A lot of modern technology sits atop a mountain of other modern technology which must be sorted out before you can even start to think about designing the end product. It could be that, since they knew what was possible, and had an example to crib off of, scientists and engineers could have gotten to that point faster. But, there is just an insane amount of prior tech in front of modern computers that any one piece of it, thrown back that far, would likely just be shiny junk.
The hard drive controller has a dual core cortex-r that was more powerful than all the computers in existence at the time.
One of my favorite things about what you are saying is modern transistor gates are smaller than microscope resolution at the time. Even if they could recognize an integrated circuit it would be another 10-20 years before they could even start to reverse engineer it.
Yeah that or aliens.
The power requirements are printed right on the label tho…also they had x-rays back then too.
Printed circuit boards were becoming "commonplace" (according to Wikipedia) and the transistor had been invented about 9 years before, so they'd probably be able to figure out at least conceptually what they were looking at. In other words, it's not as if it would seem like a magical rock etched with runes or something, like it would if you showed it to somebody from 1556.
Therefore, I think they'd get out a microscope and oscilloscope and start trying to reverse-engineer it. Probably speed up the development of computer technology quite a bit, by giving them clues on what direction to go.
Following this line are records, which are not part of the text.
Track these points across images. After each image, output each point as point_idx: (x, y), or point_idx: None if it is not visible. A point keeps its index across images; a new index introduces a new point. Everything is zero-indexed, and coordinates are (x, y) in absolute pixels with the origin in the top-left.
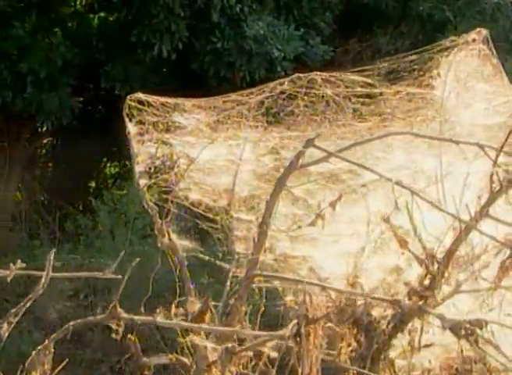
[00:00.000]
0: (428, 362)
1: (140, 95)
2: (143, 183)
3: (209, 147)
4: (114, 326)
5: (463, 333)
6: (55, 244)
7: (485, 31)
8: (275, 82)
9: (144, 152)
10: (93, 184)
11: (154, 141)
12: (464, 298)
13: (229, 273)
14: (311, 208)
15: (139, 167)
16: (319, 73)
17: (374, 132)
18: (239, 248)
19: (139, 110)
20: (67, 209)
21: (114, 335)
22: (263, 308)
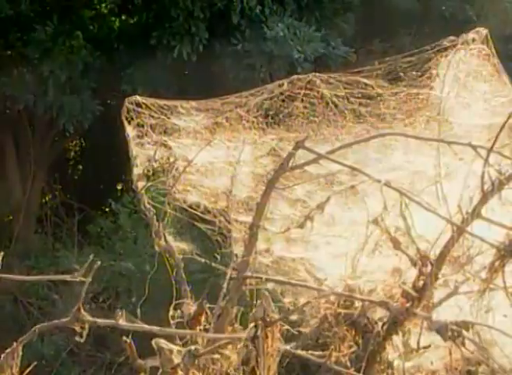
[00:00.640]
0: (430, 364)
1: (138, 98)
2: (141, 185)
3: (208, 149)
4: (77, 329)
5: (449, 334)
6: (77, 246)
7: (485, 31)
8: (275, 83)
9: (143, 155)
10: (119, 187)
11: (153, 144)
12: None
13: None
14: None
15: (137, 170)
16: (318, 74)
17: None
18: (237, 249)
19: (138, 113)
20: (90, 212)
21: (78, 338)
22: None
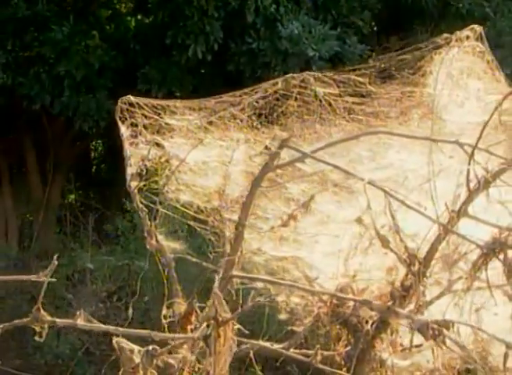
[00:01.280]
0: (426, 362)
1: (131, 98)
2: (134, 184)
3: (201, 148)
4: (38, 328)
5: (430, 333)
6: (95, 246)
7: (479, 28)
8: (269, 82)
9: (137, 154)
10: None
11: (146, 143)
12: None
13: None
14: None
15: (131, 169)
16: (311, 72)
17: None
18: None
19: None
20: (107, 212)
21: (37, 337)
22: None
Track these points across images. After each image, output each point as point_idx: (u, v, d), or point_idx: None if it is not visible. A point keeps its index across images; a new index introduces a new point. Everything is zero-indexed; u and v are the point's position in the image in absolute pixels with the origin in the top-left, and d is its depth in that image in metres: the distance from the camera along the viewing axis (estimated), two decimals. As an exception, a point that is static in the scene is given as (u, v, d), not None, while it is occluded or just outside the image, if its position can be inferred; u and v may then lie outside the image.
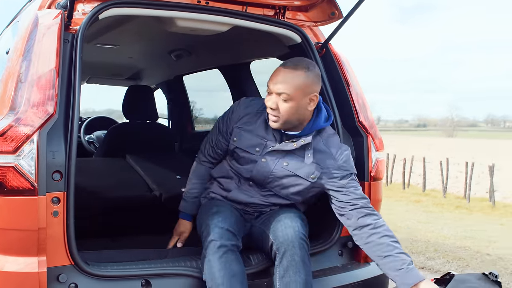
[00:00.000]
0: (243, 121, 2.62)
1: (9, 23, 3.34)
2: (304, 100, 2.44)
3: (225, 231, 2.41)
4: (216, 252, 2.33)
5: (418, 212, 10.24)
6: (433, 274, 5.30)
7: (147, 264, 2.38)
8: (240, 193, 2.63)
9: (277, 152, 2.54)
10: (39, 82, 2.14)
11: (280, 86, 2.41)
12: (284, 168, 2.53)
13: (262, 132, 2.57)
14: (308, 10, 2.95)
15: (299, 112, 2.46)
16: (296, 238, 2.39)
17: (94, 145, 5.42)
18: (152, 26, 3.09)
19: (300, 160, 2.53)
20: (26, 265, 2.06)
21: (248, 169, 2.59)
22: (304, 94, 2.43)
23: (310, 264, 2.39)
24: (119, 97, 4.44)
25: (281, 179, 2.55)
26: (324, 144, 2.58)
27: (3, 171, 2.04)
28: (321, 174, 2.53)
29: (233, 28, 2.85)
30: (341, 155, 2.56)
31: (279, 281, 2.33)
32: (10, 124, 2.06)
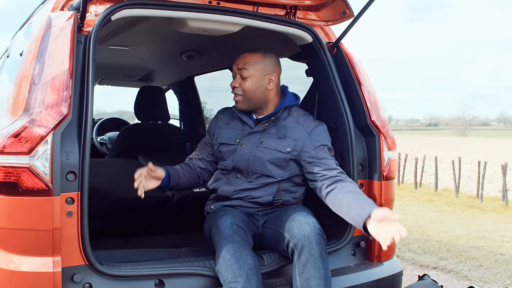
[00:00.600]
0: (221, 122, 2.90)
1: (22, 25, 3.37)
2: (263, 79, 2.73)
3: (236, 226, 2.49)
4: (230, 247, 2.37)
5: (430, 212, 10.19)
6: (446, 275, 5.28)
7: (160, 264, 2.40)
8: (228, 186, 2.76)
9: (253, 136, 2.76)
10: (53, 84, 2.16)
11: (241, 66, 2.73)
12: (261, 146, 2.72)
13: (238, 125, 2.83)
14: (319, 9, 2.95)
15: (259, 90, 2.74)
16: (313, 234, 2.41)
17: (106, 146, 5.45)
18: (163, 27, 3.10)
19: (274, 137, 2.73)
20: (41, 265, 2.08)
21: (231, 159, 2.77)
22: (262, 73, 2.73)
23: (328, 259, 2.41)
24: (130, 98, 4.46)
25: (260, 158, 2.70)
26: (296, 120, 2.78)
27: (18, 171, 2.06)
28: (295, 146, 2.70)
29: (244, 28, 2.86)
30: (314, 129, 2.74)
31: (299, 277, 2.35)
32: (24, 125, 2.08)
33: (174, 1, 2.59)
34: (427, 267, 5.54)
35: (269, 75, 2.75)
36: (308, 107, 3.17)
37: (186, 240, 3.40)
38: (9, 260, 2.10)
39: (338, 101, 2.85)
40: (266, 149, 2.71)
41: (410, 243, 6.65)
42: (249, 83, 2.72)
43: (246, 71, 2.72)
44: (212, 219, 2.66)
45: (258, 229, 2.71)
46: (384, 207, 2.31)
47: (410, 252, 6.18)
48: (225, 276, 2.31)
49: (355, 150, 2.79)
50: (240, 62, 2.75)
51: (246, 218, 2.66)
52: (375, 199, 2.80)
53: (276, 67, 2.80)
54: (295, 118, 2.79)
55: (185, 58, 4.39)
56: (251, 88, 2.73)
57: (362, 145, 2.85)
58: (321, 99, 3.05)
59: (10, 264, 2.09)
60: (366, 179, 2.84)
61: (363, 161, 2.84)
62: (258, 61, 2.74)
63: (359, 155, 2.82)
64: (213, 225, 2.57)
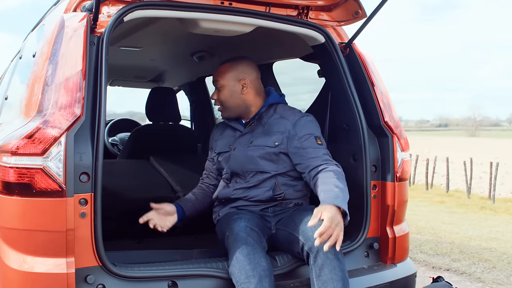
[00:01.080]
0: (217, 135, 3.05)
1: (34, 27, 3.38)
2: (235, 85, 2.85)
3: (250, 229, 2.50)
4: (244, 248, 2.37)
5: (442, 213, 10.12)
6: (459, 276, 5.24)
7: (173, 265, 2.39)
8: (228, 189, 2.86)
9: (243, 138, 2.87)
10: (66, 85, 2.16)
11: (215, 79, 2.90)
12: (251, 146, 2.81)
13: (230, 132, 2.95)
14: (331, 9, 2.94)
15: (235, 97, 2.86)
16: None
17: (117, 147, 5.46)
18: (175, 28, 3.10)
19: (260, 134, 2.83)
20: (54, 266, 2.09)
21: (227, 166, 2.88)
22: (233, 81, 2.85)
23: (344, 260, 2.39)
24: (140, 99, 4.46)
25: (252, 157, 2.78)
26: (280, 115, 2.86)
27: (32, 173, 2.06)
28: (282, 139, 2.77)
29: (256, 29, 2.85)
30: (298, 120, 2.80)
31: (316, 280, 2.33)
32: (38, 127, 2.09)
33: (186, 1, 2.58)
34: (439, 268, 5.50)
35: (241, 81, 2.85)
36: (321, 108, 3.16)
37: (197, 241, 3.39)
38: (23, 261, 2.10)
39: (350, 102, 2.84)
40: (256, 147, 2.80)
41: (422, 244, 6.60)
42: (223, 93, 2.87)
43: (219, 82, 2.87)
44: (225, 222, 2.67)
45: (271, 231, 2.71)
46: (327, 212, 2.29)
47: (422, 253, 6.14)
48: (238, 277, 2.31)
49: (368, 151, 2.78)
50: (214, 76, 2.91)
51: (260, 222, 2.67)
52: (388, 200, 2.79)
53: (248, 71, 2.89)
54: (280, 113, 2.87)
55: (196, 59, 4.39)
56: (226, 97, 2.86)
57: (375, 146, 2.84)
58: (334, 100, 3.04)
59: (23, 265, 2.10)
60: (379, 180, 2.82)
61: (376, 162, 2.82)
62: (227, 70, 2.87)
63: (372, 156, 2.81)
64: (227, 228, 2.58)
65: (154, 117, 4.27)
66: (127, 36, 3.52)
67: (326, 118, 3.10)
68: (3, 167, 2.10)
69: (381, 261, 2.85)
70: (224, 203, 2.86)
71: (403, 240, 2.88)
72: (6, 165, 2.09)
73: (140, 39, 3.72)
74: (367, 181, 2.77)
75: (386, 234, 2.81)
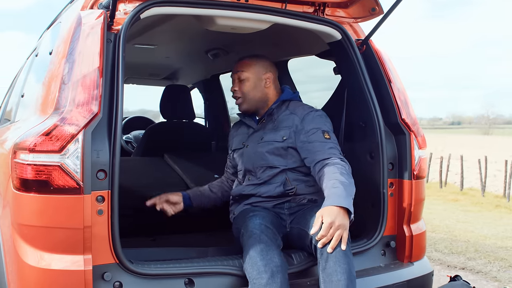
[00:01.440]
0: (233, 132, 3.12)
1: (50, 24, 3.39)
2: (260, 79, 2.90)
3: (265, 227, 2.51)
4: (257, 245, 2.37)
5: (456, 211, 10.04)
6: (475, 275, 5.20)
7: (189, 263, 2.39)
8: (240, 186, 2.92)
9: (255, 135, 2.91)
10: (84, 82, 2.16)
11: (239, 71, 2.92)
12: (261, 142, 2.85)
13: (244, 129, 3.01)
14: (348, 6, 2.92)
15: (257, 90, 2.91)
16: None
17: (131, 144, 5.47)
18: (191, 25, 3.09)
19: (270, 130, 2.86)
20: (72, 263, 2.09)
21: (241, 163, 2.94)
22: (257, 74, 2.90)
23: (351, 255, 2.36)
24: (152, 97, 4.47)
25: (261, 152, 2.82)
26: (291, 111, 2.89)
27: (49, 170, 2.07)
28: (290, 133, 2.79)
29: (272, 26, 2.84)
30: (306, 114, 2.82)
31: (322, 272, 2.32)
32: (55, 124, 2.09)
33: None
34: (454, 267, 5.46)
35: (263, 75, 2.92)
36: (337, 105, 3.14)
37: (212, 238, 3.39)
38: (40, 257, 2.10)
39: (367, 99, 2.81)
40: (265, 142, 2.84)
41: (437, 243, 6.56)
42: (247, 84, 2.90)
43: (243, 74, 2.90)
44: (240, 220, 2.68)
45: (286, 229, 2.70)
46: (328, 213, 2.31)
47: (437, 252, 6.10)
48: (250, 273, 2.31)
49: (385, 148, 2.76)
50: (236, 67, 2.95)
51: (275, 220, 2.67)
52: (405, 198, 2.77)
53: (269, 67, 2.97)
54: (291, 110, 2.90)
55: (211, 57, 4.38)
56: (249, 89, 2.90)
57: (392, 143, 2.81)
58: (350, 97, 3.02)
59: (41, 262, 2.10)
60: (396, 178, 2.80)
61: (393, 159, 2.80)
62: (253, 63, 2.93)
63: (389, 153, 2.78)
64: (242, 225, 2.59)
65: (168, 114, 4.28)
66: (142, 33, 3.52)
67: (342, 116, 3.08)
68: (21, 164, 2.10)
69: (398, 260, 2.83)
70: (238, 201, 2.88)
71: (420, 238, 2.86)
72: (24, 162, 2.09)
73: (155, 36, 3.72)
74: (384, 179, 2.75)
75: (403, 233, 2.79)
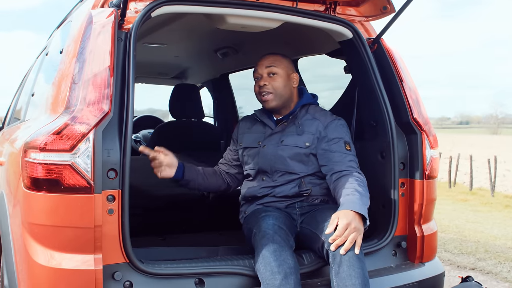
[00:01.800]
0: (244, 128, 3.01)
1: (60, 24, 3.39)
2: (287, 77, 2.85)
3: (277, 227, 2.49)
4: (271, 245, 2.35)
5: (465, 212, 9.99)
6: (485, 276, 5.16)
7: (199, 263, 2.38)
8: (254, 188, 2.83)
9: (274, 136, 2.84)
10: (95, 81, 2.15)
11: (269, 65, 2.83)
12: (281, 145, 2.78)
13: (260, 128, 2.92)
14: (359, 4, 2.90)
15: (286, 88, 2.84)
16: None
17: (140, 143, 5.48)
18: (201, 24, 3.08)
19: (293, 134, 2.79)
20: (82, 262, 2.08)
21: (255, 162, 2.85)
22: (287, 71, 2.85)
23: (364, 259, 2.34)
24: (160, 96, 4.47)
25: (281, 156, 2.76)
26: (313, 116, 2.84)
27: (60, 169, 2.06)
28: (313, 140, 2.75)
29: (283, 25, 2.82)
30: (330, 122, 2.79)
31: (335, 277, 2.30)
32: (66, 123, 2.08)
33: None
34: (464, 268, 5.42)
35: (291, 74, 2.87)
36: (347, 104, 3.12)
37: (222, 237, 3.38)
38: (50, 257, 2.10)
39: (378, 98, 2.79)
40: (286, 146, 2.77)
41: (447, 243, 6.52)
42: (278, 81, 2.82)
43: (275, 68, 2.82)
44: (252, 220, 2.66)
45: (297, 229, 2.68)
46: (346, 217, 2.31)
47: (447, 252, 6.06)
48: (263, 273, 2.29)
49: (396, 148, 2.73)
50: (267, 62, 2.85)
51: (288, 220, 2.65)
52: (416, 198, 2.74)
53: (293, 67, 2.95)
54: (312, 114, 2.85)
55: (220, 56, 4.37)
56: (281, 85, 2.82)
57: (403, 143, 2.79)
58: (361, 96, 3.00)
59: (51, 261, 2.09)
60: (408, 178, 2.78)
61: (404, 159, 2.78)
62: (283, 59, 2.87)
63: (400, 153, 2.76)
64: (254, 225, 2.57)
65: (177, 114, 4.27)
66: (151, 32, 3.52)
67: (353, 115, 3.06)
68: (32, 163, 2.10)
69: (409, 260, 2.80)
70: (250, 201, 2.85)
71: (432, 239, 2.83)
72: (35, 161, 2.08)
73: (165, 35, 3.71)
74: (395, 178, 2.72)
75: (414, 233, 2.77)
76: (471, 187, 14.53)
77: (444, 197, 12.31)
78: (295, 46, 3.74)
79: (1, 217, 2.62)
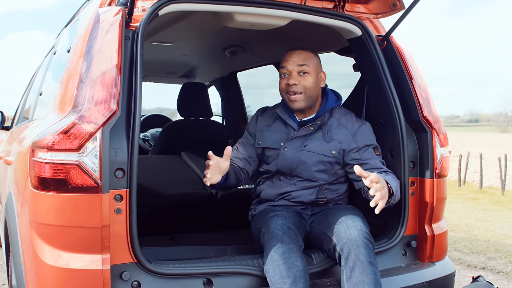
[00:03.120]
0: (262, 124, 2.84)
1: (68, 23, 3.38)
2: (318, 76, 2.73)
3: (287, 228, 2.45)
4: (280, 247, 2.32)
5: (475, 210, 9.91)
6: (495, 275, 5.11)
7: (208, 263, 2.36)
8: (271, 189, 2.76)
9: (297, 139, 2.72)
10: (102, 80, 2.14)
11: (301, 63, 2.68)
12: (305, 150, 2.68)
13: (282, 128, 2.78)
14: (368, 2, 2.87)
15: (316, 88, 2.73)
16: (360, 238, 2.33)
17: (149, 142, 5.47)
18: (209, 22, 3.07)
19: (318, 140, 2.69)
20: (90, 262, 2.07)
21: (274, 163, 2.74)
22: (317, 70, 2.74)
23: (376, 263, 2.32)
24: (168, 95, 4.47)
25: (304, 162, 2.67)
26: (339, 122, 2.74)
27: (67, 168, 2.05)
28: (340, 149, 2.67)
29: (291, 22, 2.80)
30: (357, 129, 2.71)
31: (346, 282, 2.27)
32: (73, 122, 2.07)
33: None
34: (474, 267, 5.38)
35: (320, 73, 2.77)
36: (356, 102, 3.10)
37: (230, 237, 3.37)
38: (58, 256, 2.09)
39: (388, 96, 2.76)
40: (311, 153, 2.68)
41: (456, 242, 6.47)
42: (309, 79, 2.69)
43: (307, 67, 2.69)
44: (261, 219, 2.62)
45: (306, 228, 2.66)
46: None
47: (457, 251, 6.01)
48: (272, 277, 2.27)
49: (406, 146, 2.70)
50: (299, 59, 2.70)
51: (297, 220, 2.62)
52: (426, 197, 2.72)
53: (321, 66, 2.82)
54: (337, 119, 2.75)
55: (228, 54, 4.36)
56: (312, 85, 2.70)
57: (413, 141, 2.76)
58: (370, 94, 2.97)
59: (59, 261, 2.09)
60: (418, 177, 2.75)
61: (414, 158, 2.75)
62: (314, 57, 2.75)
63: (410, 152, 2.73)
64: (263, 225, 2.53)
65: (185, 112, 4.26)
66: (159, 31, 3.51)
67: (362, 113, 3.04)
68: (39, 163, 2.09)
69: (419, 260, 2.78)
70: (264, 202, 2.79)
71: (442, 238, 2.80)
72: (42, 161, 2.08)
73: (173, 34, 3.70)
74: (405, 177, 2.70)
75: (425, 232, 2.74)
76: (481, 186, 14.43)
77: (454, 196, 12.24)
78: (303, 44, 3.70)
79: (9, 217, 2.62)
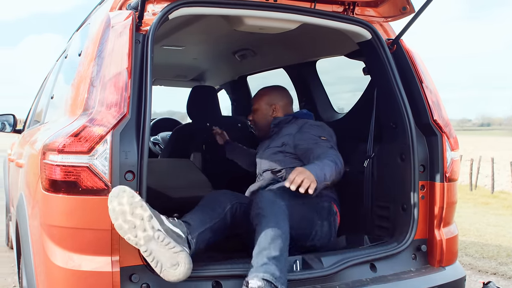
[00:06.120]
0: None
1: (79, 26, 3.41)
2: (267, 110, 3.27)
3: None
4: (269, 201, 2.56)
5: (487, 215, 9.84)
6: (507, 281, 5.07)
7: (217, 265, 2.36)
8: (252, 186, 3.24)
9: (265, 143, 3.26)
10: (113, 83, 2.15)
11: (252, 103, 3.36)
12: (268, 148, 3.16)
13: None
14: (378, 5, 2.86)
15: (266, 119, 3.27)
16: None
17: (159, 146, 5.49)
18: (219, 26, 3.08)
19: (275, 139, 3.16)
20: (100, 264, 2.08)
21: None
22: (266, 105, 3.27)
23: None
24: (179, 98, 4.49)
25: (267, 158, 3.14)
26: (295, 123, 3.16)
27: (78, 171, 2.06)
28: (288, 140, 3.05)
29: (301, 26, 2.80)
30: (304, 123, 3.09)
31: None
32: (84, 125, 2.09)
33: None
34: (486, 272, 5.34)
35: (272, 106, 3.26)
36: (366, 106, 3.09)
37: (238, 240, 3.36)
38: (69, 258, 2.11)
39: (398, 100, 2.76)
40: (269, 148, 3.15)
41: (467, 247, 6.43)
42: (256, 115, 3.32)
43: (253, 107, 3.33)
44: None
45: None
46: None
47: (468, 256, 5.97)
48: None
49: (416, 150, 2.70)
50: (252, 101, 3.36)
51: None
52: (437, 201, 2.70)
53: (278, 98, 3.28)
54: (295, 122, 3.16)
55: (238, 58, 4.37)
56: (258, 118, 3.31)
57: (423, 145, 2.75)
58: (380, 98, 2.96)
59: (69, 263, 2.10)
60: (428, 181, 2.74)
61: (424, 161, 2.74)
62: (261, 96, 3.32)
63: (420, 155, 2.72)
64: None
65: (195, 116, 4.27)
66: (170, 35, 3.52)
67: (372, 117, 3.03)
68: (50, 165, 2.11)
69: (429, 264, 2.76)
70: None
71: (452, 242, 2.79)
72: (53, 163, 2.09)
73: (183, 37, 3.72)
74: (415, 181, 2.69)
75: (434, 236, 2.73)
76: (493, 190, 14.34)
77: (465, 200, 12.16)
78: (313, 48, 3.72)
79: (20, 219, 2.63)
Knowing what something is doesn't necessarily teach people how it was made. No matter how much you examine a sheet of printed paper, someone with no conception of a laser printer would not be able to derive that much information about how something could have produced such precise, sharp text on a page. They'd be stuck thinking about movable metal type dipped in ink, not lasers burning powdered toner onto a page.
If you took a modern finFET chip from, say, the TSMC 5nm process nodes, and gave it to electrical engineers of 1995, they'd be really impressed with the physical three dimensional structure of the transistors. They could probably envision how computers make it possible to design those chips. But they'd had no conception of how to make EUV at wavelengths necessary to make the photolithography possible at those sizes. No amount of the examination of the chip itself will reveal the secrets of how it was made: very bright lasers pointed at an impossibly precise stream of liquid tin droplets against highly polished mirrors that focus that EUV radiation against the silicon and masks that make the 2-dimensional planar pattern, then advanced techniques for lining up 2-dimensional features into a three dimensional stack.
It's kinda like how we don't actually know how Roman concrete or Damascus steel was made. We can actually make better concrete and steel today, but we haven't been able to reverse engineer how they made those materials in ancient times.
You would be burned as a witch.
I way more than a duck though
Do you weigh more than a duck with an anvil?